The inspectors reviewed elements of the licensee=s corrective action program related to implementing the ALARA program to determine if problems were being entered into the program for timely resolution. Ten condition reports related to dose/dose rate alarms, programmatic dose challenges, and the effectiveness in predicting and controlling worker dose were reviewed.

b. Findings

No findings of significance were identified.

OTHER ACTIVITIES

[OA]

4OA1 Performance Indicator (PI) Verification

Barrier Integrity and Mitigating System Cornerstones

a. Inspection Scope

(3 samples)

The inspectors reviewed PI data to determine the accuracy and completeness of the reported data. The review was accomplished by comparing reported PI data to confirmatory plant records and data available in plant logs, the chemistry data base, LERs, CRs, and NRC inspection reports. The acceptance criteria used for the review were Nuclear Energy Institute (NEI) 99-02, Revision 5, "Regulatory Assessment Performance Indicator Guidelines," and Pilgrim TS 3.6, Primary System Boundary. Documents reviewed during the inspection are listed in the Attachment. The following performance indicators were reviewed:

$ Barrier Integrity Cornerstone, RCS Unidentified Leakage from the second quarter of 2007 through the fourth quarter of 2007;

$ Barrier Integrity Cornerstone, RCS Activity from the second quarter of 2007 through the first quarter 2008; and

$ Mitigating System Cornerstone, Safety System Functional Failures from the first quarter of 2007 through the fourth quarter 2007.

b. Findings

No findings of significance were identified.

4OA2 Identification and Resolution of Problems

.1 Review of Items Entered into the Corrective Action Program

a. Inspection Scope

The inspectors performed a screening of each item entered into the licensee's corrective action program. This review was accomplished by reviewing the descriptions of each CR, attending daily screening meetings, and/or accessing the licensee's database. The purpose of this review was to identify conditions such as repetitive equipment failures or human performance issues that might warrant additional follow-up.

b. Findings

No findings of significance were identified.

.2 Annual Sample: Review of Valve Packing Failure

a. Inspection Scope

(1 sample)

The inspectors selected CR-PNP-2007-00949 for detailed review. The CR was written to determine the cause of a Reactor Water Cleanup valve packing failure that resulted in a plant shutdown. The inspectors reviewed the licensees root cause analysis, corrective actions, prioritization of corrective actions, and completion and effectiveness of corrective actions.

b. Findings and Observations

No findings of significance were identified. The inspectors determined that the licensee performed a thorough root cause analysis and developed and implemented timely corrective actions to prevent recurrence. The cause identified was the failure to provide specific procedural requirements for packing adjustments. Valve packing adjustments had been conducted using a skill-of-the-craft approach. Also, operating experience at other plants had been screened out, which was identified as a contributing cause. The immediate corrective action was to inspect, repack, or adjust the majority of valves in the drywell during RFO-16. A long term corrective action was established to develop a valve packing program using Entergy-wide and industry-wide experience and guidance.

** Records **
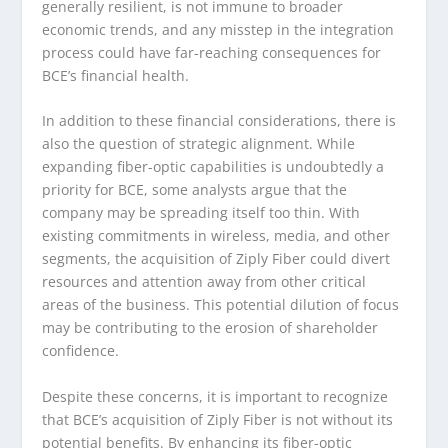
generally resilient, is not immune to broader
economic trends, and any misstep in the integration
process could have far-reaching consequences for
BCE’s financial health.
In addition to these financial considerations, there is
also the question of strategic alignment. While
expanding fiber-optic capabilities is undoubtedly a
priority for BCE, some analysts argue that the
company may be spreading itself too thin. With
existing commitments in wireless, media, and other
segments, the acquisition of Ziply Fiber could divert
resources and attention away from other critical
areas of the business. This potential dilution of focus
may be contributing to the erosion of shareholder
confidence.
Despite these concerns, it is important to recognize
that BCE’s acquisition of Ziply Fiber is not without its
potential benefits. By enhancing its fiber-optic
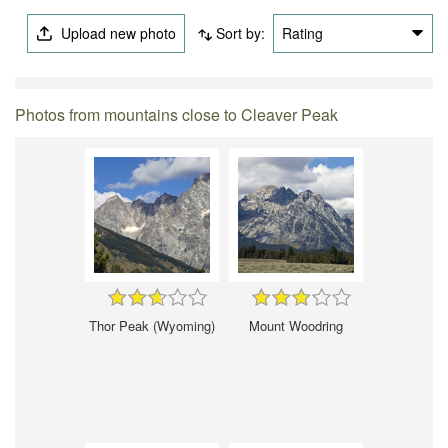
Upload new photo
Sort by:
Rating
Photos from mountains close to Cleaver Peak
Thor Peak (Wyoming)
Mount Woodring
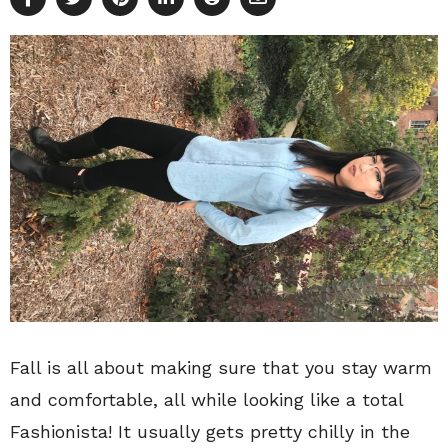
Fall is all about making sure that you stay warm
and comfortable, all while looking like a total
Fashionista! It usually gets pretty chilly in the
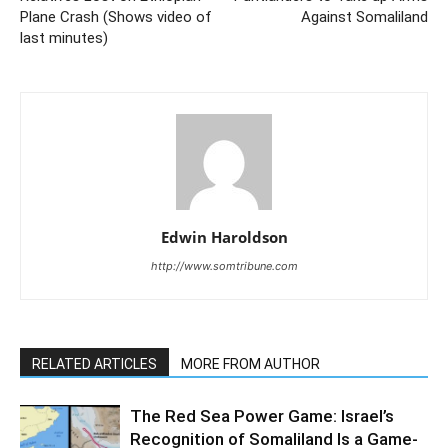
Plane Crash (Shows video of
Against Somaliland
last minutes)
Edwin Haroldson
http://www.somtribune.com
RELATED ARTICLES
MORE FROM AUTHOR
The Red Sea Power Game: Israel’s
Recognition of Somaliland Is a Game-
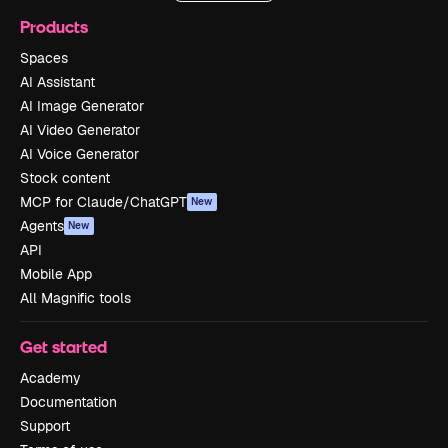
Products
Spaces
AI Assistant
AI Image Generator
AI Video Generator
AI Voice Generator
Stock content
MCP for Claude/ChatGPT
New
Agents
New
API
Mobile App
All Magnific tools
Get started
Academy
Documentation
Support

** Required action A **
Answer these questions from the inspection report excerpt:
(i) How many condition reports related to the ALARA program did the inspectors review?
(ii) Which revision of NEI 99-02 served as an acceptance criterion for the PI data review?
(iii) Which condition report did the inspectors select for detailed review of the valve packing failure?
** Required action B **
Duplicate the rows from their start through the line containing "potential benefits. By", including both ends, and omit the pictures.

** Written reply A **
(i) Ten
(ii) Revision 5
(iii) CR-PNP-2007-00949

** Written reply B **
generally resilient, is not immune to broader
economic trends, and any misstep in the integration
process could have far-reaching consequences for
BCE’s financial health.
In addition to these financial considerations, there is
also the question of strategic alignment. While
expanding fiber-optic capabilities is undoubtedly a
priority for BCE, some analysts argue that the
company may be spreading itself too thin. With
existing commitments in wireless, media, and other
segments, the acquisition of Ziply Fiber could divert
resources and attention away from other critical
areas of the business. This potential dilution of focus
may be contributing to the erosion of shareholder
confidence.
Despite these concerns, it is important to recognize
that BCE’s acquisition of Ziply Fiber is not without its
potential benefits. By enhancing its fiber-optic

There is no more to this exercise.